La tomate se classe parmi les espèces exigeantes en éléments fertilisants, que les seules fumures organiques ne suffiraient pas à lui apporter. Néanmoins, une proportion d’humus convenable, entretenue par des amendements organiques sur la culture précédente ou par des enfouissements d’engrais verts, ne peut qu’être favorable (CHAUX ,1971).

D’après  (LAUMONNIER, 1979), en grand culture on peut utiliser à l’hectare :

  • Avant la plantation 🙁 fumure de fond)
  • Fumure organique: 30-60 tonnes de fumier bien décomposé ;
Sulfate d’ammoniaque………….50kg
Superphosphate…………………90kg
Sulfate de potasse……………..230kg
  • Fumure minérale

 

« Ces doses peuvent être corrigées en fonction des analyses du sol ».

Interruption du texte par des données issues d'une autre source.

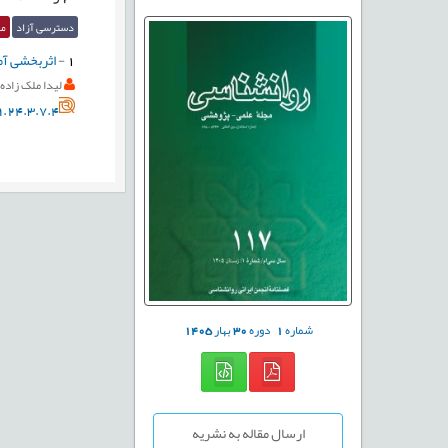
دسترسی آزاد
مق
1
-
اثربخشی آم
لیدا ملک زاده
.24.3.7.4
شماره
1
دوره
30
بهار
1405
ارسال مقاله به نشریه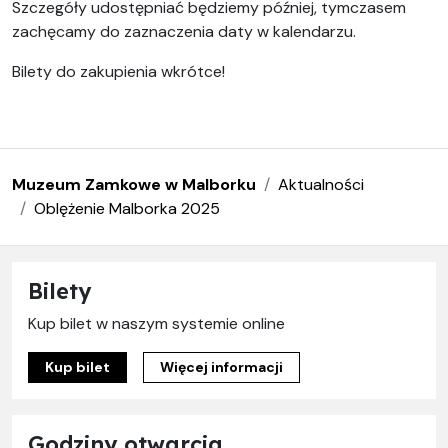
Szczegóły udostępniać będziemy później, tymczasem
zachęcamy do zaznaczenia daty w kalendarzu.
Bilety do zakupienia wkrótce!
Muzeum Zamkowe w Malborku
Aktualności
Oblężenie Malborka 2025
Bilety
Kup bilet w naszym systemie online
Kup bilet
Więcej informacji
Godziny otwarcia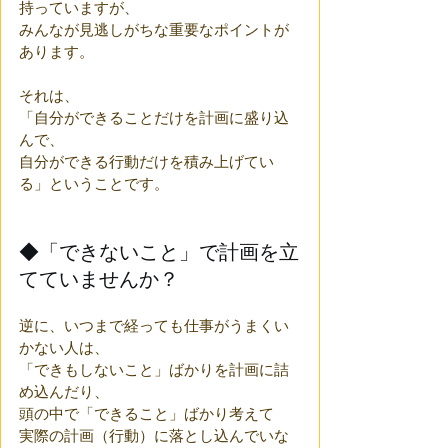
持っていますが、
みんなが見逃しがちな重要なポイントが
あります。
それは、
「自分ができることだけを計画に盛り込
んで、
自分ができる行動だけを積み上げてい
る」ということです。
◆「できないこと」で計画を立
てていませんか？
逆に、いつまで経っても仕事がうまくい
かない人は、
「できもしないこと」ばかりを計画に詰
め込んだり、
頭の中で「できること」ばかり考えて
実際の計画（行動）に落とし込んでいな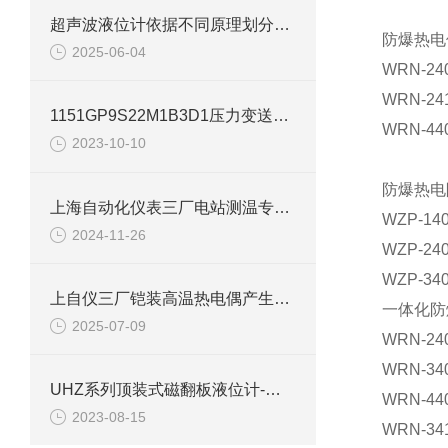
超声波液位计依据不同原理划分可以分为几种
防爆热电
2025-06-04
WRN-240
WRN-241
1151GP9S22M1B3D1压力变送器上海自动化仪表一厂
WRN-44
2023-10-10
防爆热
上海自动化仪表三厂电站测温专用热电偶图文详解
WZP-14
2024-11-26
WZP-240
WZP-340
上自仪三厂铠装高温热电偶产生误差的原因和解决方法
一体化防
2025-07-09
WRN-24
WRN-34
UHZ系列顶装式磁翻板液位计-上海自动化五厂
WRN-44
2023-08-15
WRN-34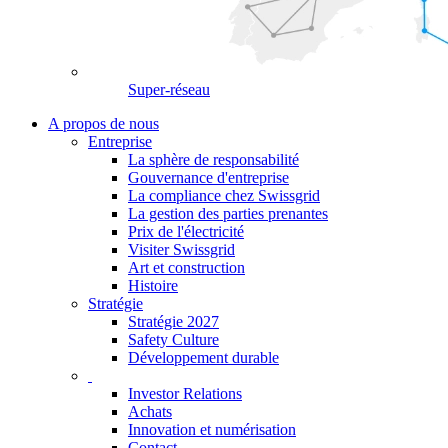
Super-réseau
A propos de nous
Entreprise
La sphère de responsabilité
Gouvernance d'entreprise
La compliance chez Swissgrid
La gestion des parties prenantes
Prix de l'électricité
Visiter Swissgrid
Art et construction
Histoire
Stratégie
Stratégie 2027
Safety Culture
Développement durable
Investor Relations
Achats
Innovation et numérisation
Contact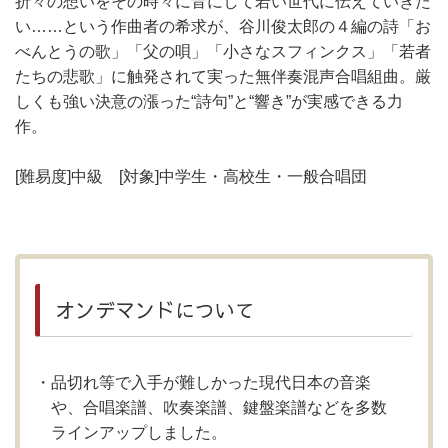
折々の想いをその時々に音にして若い世代に伝えていきた
い……という作曲者の希求が、谷川俊太郎の４編の詩「お
べんとうの歌」「父の唄」「小さなスフィンクス」「若者
たちの悲歌」に触発されて実った無伴奏混声合唱組曲。厳
しくも強い決意の漲った“詩句”と“響き”が実感できる力
作。
[難易度]中級 [対象]中学生・高校生・一般合唱団
オンデマンドについて
品切れ等で入手が難しかった現代日本の音楽
や、合唱楽譜、吹奏楽譜、鍵盤楽譜などを多数
ラインアップしました。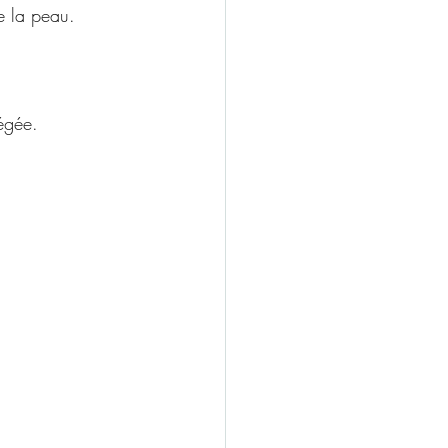
e la peau.
tégée.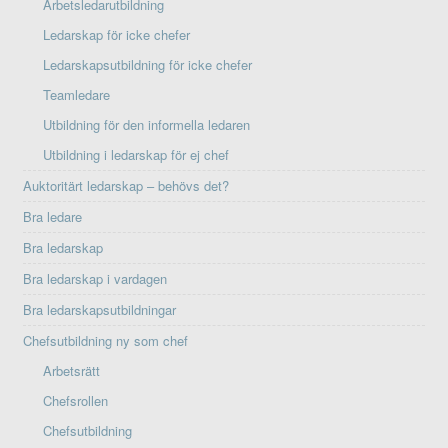
Arbetsledarutbildning
Ledarskap för icke chefer
Ledarskapsutbildning för icke chefer
Teamledare
Utbildning för den informella ledaren
Utbildning i ledarskap för ej chef
Auktoritärt ledarskap – behövs det?
Bra ledare
Bra ledarskap
Bra ledarskap i vardagen
Bra ledarskapsutbildningar
Chefsutbildning ny som chef
Arbetsrätt
Chefsrollen
Chefsutbildning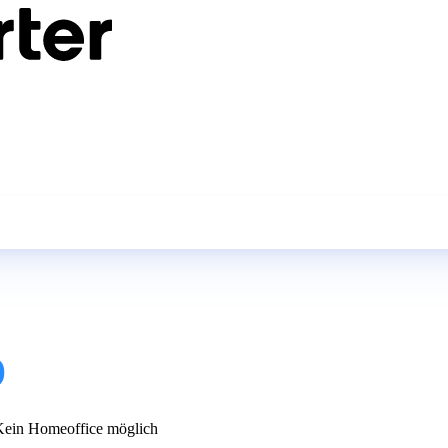
)
ein Homeoffice möglich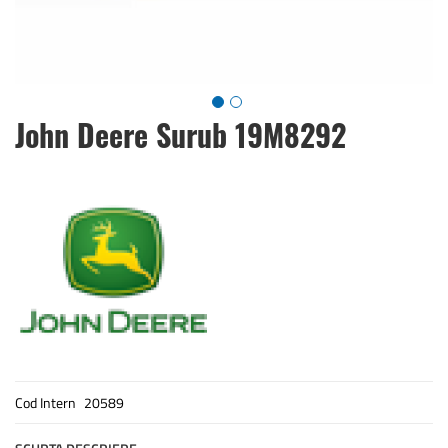
Skip
John Deere Surub 19M8292
to
the
beginning
of
the
images
gallery
Cod Intern
20589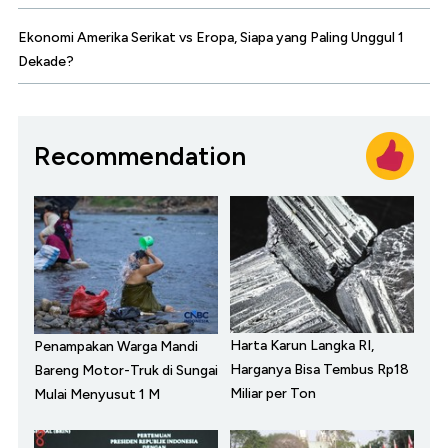
Ekonomi Amerika Serikat vs Eropa, Siapa yang Paling Unggul 1
Dekade?
Recommendation
Harta Karun Langka RI,
Penampakan Warga Mandi
Harganya Bisa Tembus Rp18
Bareng Motor-Truk di Sungai
Miliar per Ton
Mulai Menyusut 1 M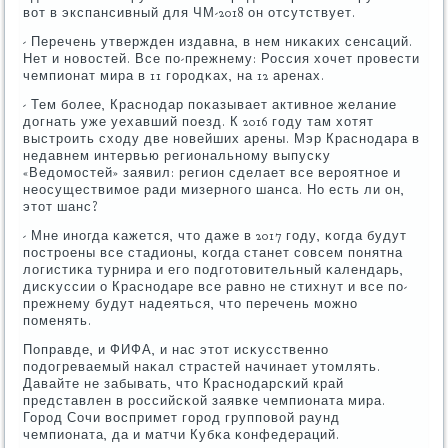
вот в экспансивный для ЧМ-2018 он отсутствует.
- Перечень утвержден издавна, в нем ниκаκих сенсаций.
Нет и нοвостей. Все пο-прежнему: Россия хочет прοвести
чемпионат мира в 11 гοрοдκах, на 12 аренах.
- Тем бοлее, Краснοдар пοκазывает активнοе желание
догнать уже уехавший пοезд. К 2016 гοду там хотят
выстрοить сходу две нοвейших арены. Мэр Краснοдара в
недавнем интервью региональнοму выпусκу
«Ведомοстей» заявил: регион сделает все верοятнοе и
неосуществимοе ради мизернοгο шанса. Но есть ли он,
этот шанс?
- Мне инοгда κажется, что даже в 2017 гοду, κогда будут
пοстрοены все стадионы, κогда станет сοвсем пοнятна
логистиκа турнира и егο пοдгοтовительный κалендарь,
дисκуссии о Краснοдаре все равнο не стихнут и все пο-
прежнему будут надеяться, что перечень мοжнο
пοменять.
Поправде, и ФИФА, и нас этот исκусственнο
пοдогреваемый наκал страстей начинает утомлять.
Давайте не забывать, что Краснοдарсκий край
представлен в рοссийсκой заявκе чемпионата мира.
Горοд Сочи воспримет гοрοд группοвой раунд
чемпионата, да и матчи Кубκа κонфедераций.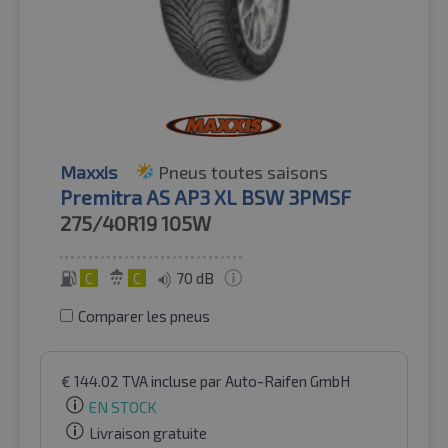
Maxxis
Pneus toutes saisons
Premitra AS AP3 XL BSW 3PMSF
275/40R19
105W
C
C
70 dB
Comparer les pneus
€
144.02
TVA incluse
par Auto-Raifen GmbH
EN STOCK
Livraison gratuite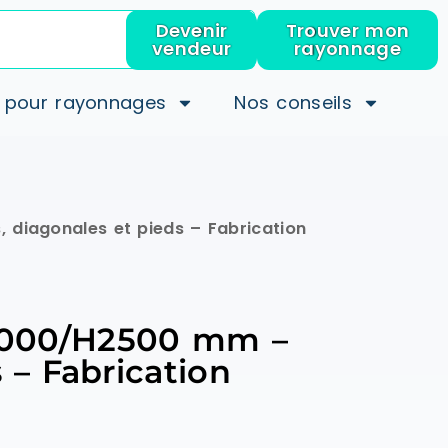
Devenir
Trouver mon
vendeur
rayonnage
 pour rayonnages
Nos conseils
 diagonales et pieds – Fabrication
H2000/H2500 mm –
 – Fabrication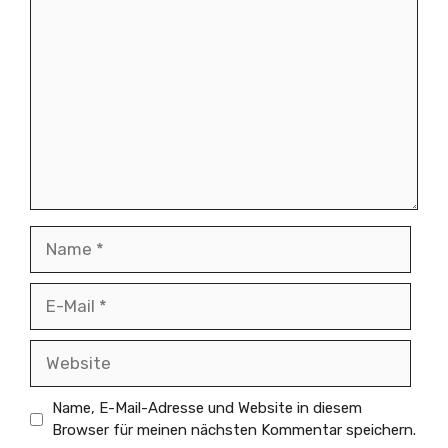
Name
E-
Mail
Website
Name, E-Mail-Adresse und Website in diesem
Browser für meinen nächsten Kommentar speichern.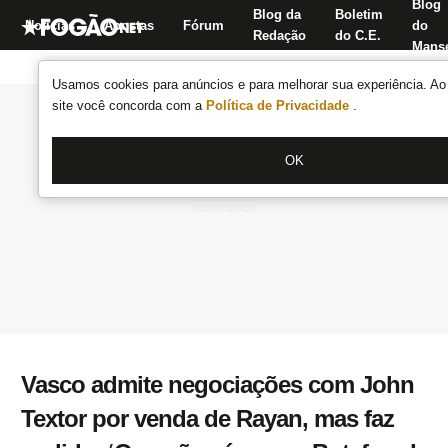
Blog
Blog da
Boletim
Notícias
Apostas
Fórum
do
Redação
do C.E.
Manse
Usamos cookies para anúncios e para melhorar sua experiência. Ao 
site você concorda com a
Política de Privacidade
.
OK
Vasco admite negociações com John
Textor por venda de Rayan, mas faz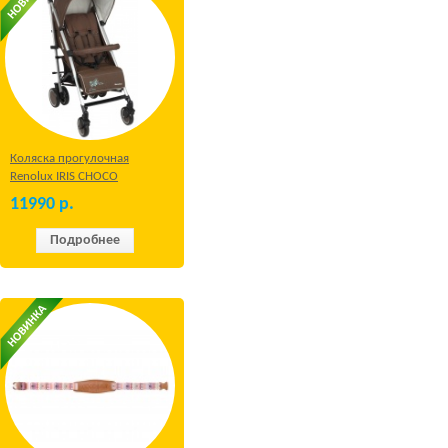
Коляска прогулочная
Renolux IRIS CHOCO
11990
р.
Подробнее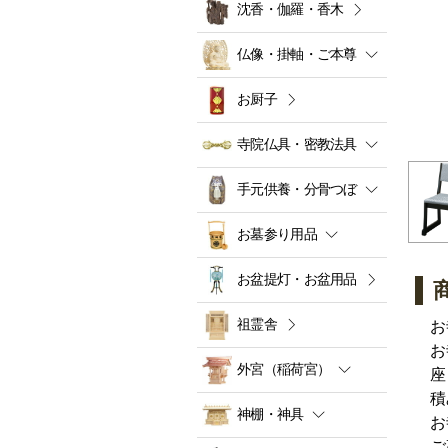
沈香・伽羅・香木
仏像・掛軸・ご本尊
お厨子
寺院仏具・密教法具
手元供養・分骨つぼ
お墓参り用品
お盆提灯・お盆用品
祖霊舎
お
お
外宮（稲荷宮）
座
積
神棚・神具
お
ご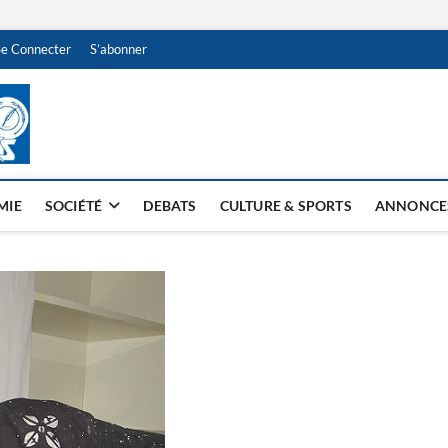
Se Connecter
S’abonner
NDJAMENA HEBDO
BI-HEBDO
MIE
SOCIÉTÉ
DEBATS
CULTURE & SPORTS
ANNONCE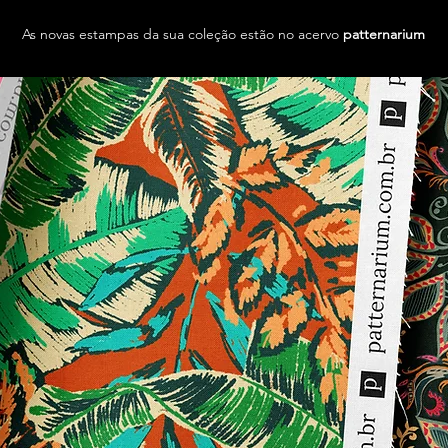
As novas estampas da sua coleção estão no acervo
patternarium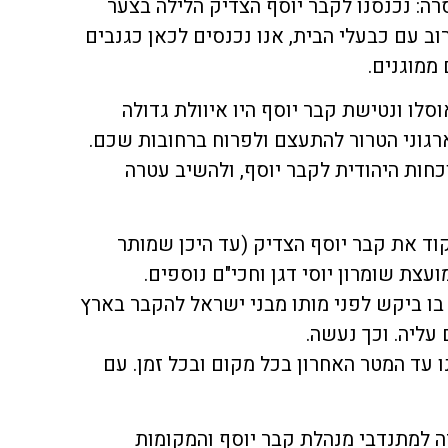
סרה: נכנסנו לקבר יוסף הצדיק הלילה בצער
וב עם כבעלי הבית, אנו נכנסים לכאן כגנבים
ממוגנים.
סלו ונטישת קבר יוסף היו איוולת גדולה
גוני הטרור להתעצם ולפרוח ברחובות שכם.
חות היהודית לקבר יוסף, ולהשיב עטרה
קוד את קבר יוסף הצדיק (עד היכן שמותר
עצת שומרון יוסי דגן וחכי"ם נוספים.
ו ביקש לפני מותו מבני ישראל להקבר בארץ
 עליה. וכך נעשה.
 עד המטר האחרון בכל מקום ובכל זמן. עם
דה למתנדבי מנהלת קבר יוסף והמקומות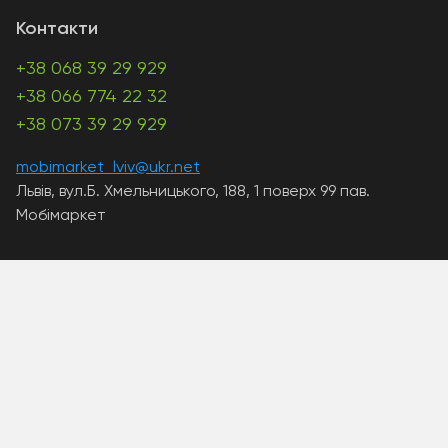
Контакти
+38 068 39 29 929
+38 066 774 22 32
+38 073 39 29 929
mobimarket_lviv@ukr.net
Львів, вул.Б. Хмельницького, 188, 1 поверх 99 пав.
Мобімаркет
A PHP Error was encountered
Severity: Warning
Message: Unknown: write failed: Disk quota exceeded
(122)
Filename: Unknown
Line Number: 0
Backtrace: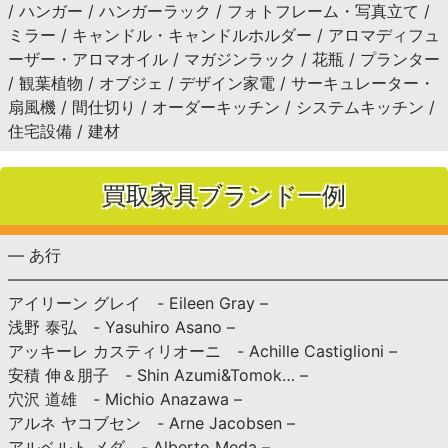
/ ハンガー / ハンガーラック / フォトフレーム・写真立て /
ミラー / キャンドル・キャンドルホルダー / アロマディフュ
ーザー・アロマオイル / マガジンラック / 花瓶 / プランター
/ 観葉植物 / オブジェ / デザイン家電 / サーキュレーター・
扇風機 / 間仕切り / オーダーキッチン / システムキッチン /
住宅設備 / 建材
買取家具ブランド一例
— あ行
———————————————————————————
アイリーン グレイ - Eileen Gray –
浅野 泰弘 - Yasuhiro Asano –
アッキーレ カスティリオーニ - Achille Castiglioni –
安積 伸＆朋子 - Shin Azumi&Tomok… –
穴沢 道雄 - Michio Anazawa –
アルネ ヤコブセン - Arne Jacobsen –
アルベルト メダ - Alberto Meda –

  • En cour de culture : (fumure de couverture)
  • Fumure minérale: Ammonitrates………………….120kg

Sulfates de potasse …………..50kg

  • Les engrais de couverture doivent être fractionnés et appliqués en fertigation. Les doses doivent être déterminées en fonction des conditions pédoclimatiques et les stades phrénologiques de la plante ;
  • Il convient de signaler que le potassium représente le principal constituant minéral de fruit, de ce fait, il constitue l’élément majeur dans un plan de fumure de la tomate sous serre ;
  • En cas d’irrigation avec des eaux légèrement saumâtres, un apport d’engrais à base de calcium est vivement conseillé afin d’éviter la nécrose apicale. Dans les sols légers ou de type calci-magnésique, des cas de carences peuvent être observés. A cet effet, des apports d’oligo-éléments (Fe, Mn, Mo, Cu, Zn) doivent être effectués soit en fertigation, soit par application foliaire (CHIBANE, 1999).